Dramatic day in US could be ‘the beginning of the end of the Trump presidency’

Win McNamee/Getty Images

The conviction of two of Donald Trump’s closest advisers during his 2016 election campaign has sparked speculation that the US President will face impeachment proceedings.

While the President’s allies had a quick response to former campaign chairman Paul Manafort’s guilty verdict – that it had nothing to do with Russian collusion, and nothing to do with Trump – the decision of long-time confidant Michael Cohen to strike a plea bargain with prosecutors looks like a much more serious problem.

“The verdict in the Manafort trial isn’t nearly as worrisome to me as the Cohen agreement and the Cohen statement,” former Trump adviser Michael Caputo told Politico. “It’s probably the worst thing so far in this whole investigation stage of the presidency.”

Boston Globe’s Michael A. Cohen agrees. “There is a very good chance that August 21, 2018, will forever be known as the beginning of the end of the Trump presidency,” he says.

This is because “the president of the United States has been implicated in the commission of a federal crime”, he writes.

But despite this “it remains far from certain that Congress will take any meaningful action”, says Newsweek. “Leading Democrats, perhaps still wary of the impact on the midterm elections in November, did not jump onboard calling for immediate impeachment proceedings to begin,” adds the website.

So will Trump be impeached?

“This is a very big deal,” said Neal Katyal, a former US solicitor general in the Obama administration. “The president of the United States has been directly implicated in federal crimes, and implicated not by some enemy but by his own personal lawyer.”

He said it was the first time the nation had faced a similar situation since Watergate, and he predicted it would launch “the call for impeachment proceedings”.

But a lot will hinge on the US midterms this autumn.

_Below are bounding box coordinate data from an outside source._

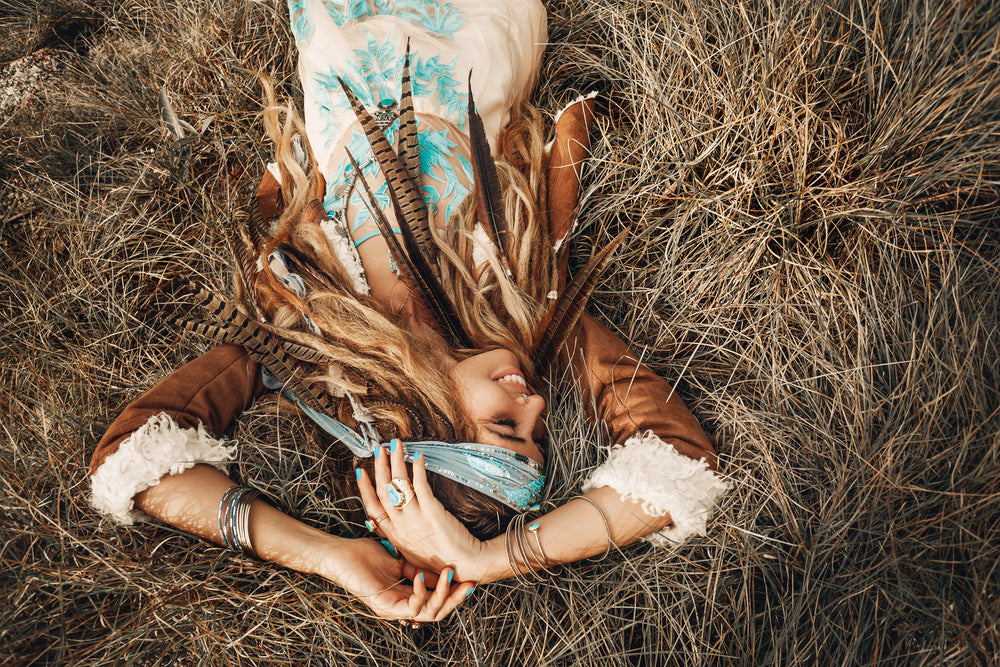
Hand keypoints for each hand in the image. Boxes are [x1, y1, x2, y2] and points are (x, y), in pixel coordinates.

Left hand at [318, 536, 471, 622]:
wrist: (339, 555)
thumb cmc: (363, 555)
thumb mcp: (400, 559)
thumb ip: (420, 568)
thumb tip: (443, 570)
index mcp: (405, 596)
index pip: (436, 601)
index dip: (453, 592)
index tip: (469, 578)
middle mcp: (401, 607)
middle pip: (436, 612)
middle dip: (456, 599)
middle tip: (470, 584)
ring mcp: (393, 609)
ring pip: (428, 612)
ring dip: (443, 594)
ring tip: (450, 575)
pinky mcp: (384, 606)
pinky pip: (411, 606)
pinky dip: (421, 592)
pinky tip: (423, 577)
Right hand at [356, 439, 487, 581]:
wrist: (464, 566)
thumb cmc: (439, 562)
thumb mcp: (411, 553)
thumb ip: (401, 537)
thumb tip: (394, 524)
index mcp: (394, 535)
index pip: (372, 507)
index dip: (365, 487)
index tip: (361, 471)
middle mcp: (401, 525)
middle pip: (384, 490)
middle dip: (380, 466)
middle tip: (378, 448)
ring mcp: (415, 517)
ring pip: (399, 483)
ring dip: (396, 460)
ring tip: (395, 444)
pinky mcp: (432, 511)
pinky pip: (420, 484)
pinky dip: (417, 468)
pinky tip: (417, 456)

If the Democrats win back control of the House of Representatives, impeachment proceedings now look possible.

But “that’s only the first part of the process”, says Politico. A successful vote in the House “would trigger a full trial in the Senate, which would require a two-thirds ‘super-majority’ of senators to force the president from office, something that has never happened before”, the website adds.

And while the Democrats look likely to take back the House of Representatives, the Senate race is much less clear.

One worry for Trump’s critics is that if a Democratic majority in the House of Representatives moved to impeach Trump and failed, some believe he would become more popular, much in the way that former President Bill Clinton's approval ratings rose after his impeachment proceedings.

Asked if impeachment proceedings would hurt Trump politically, a Republican analyst told Politico, “Of course not.” Another adviser said the theory was “not crazy”, saying that “if you're looking at the politics of it, it's not a terrible thing for 2020”.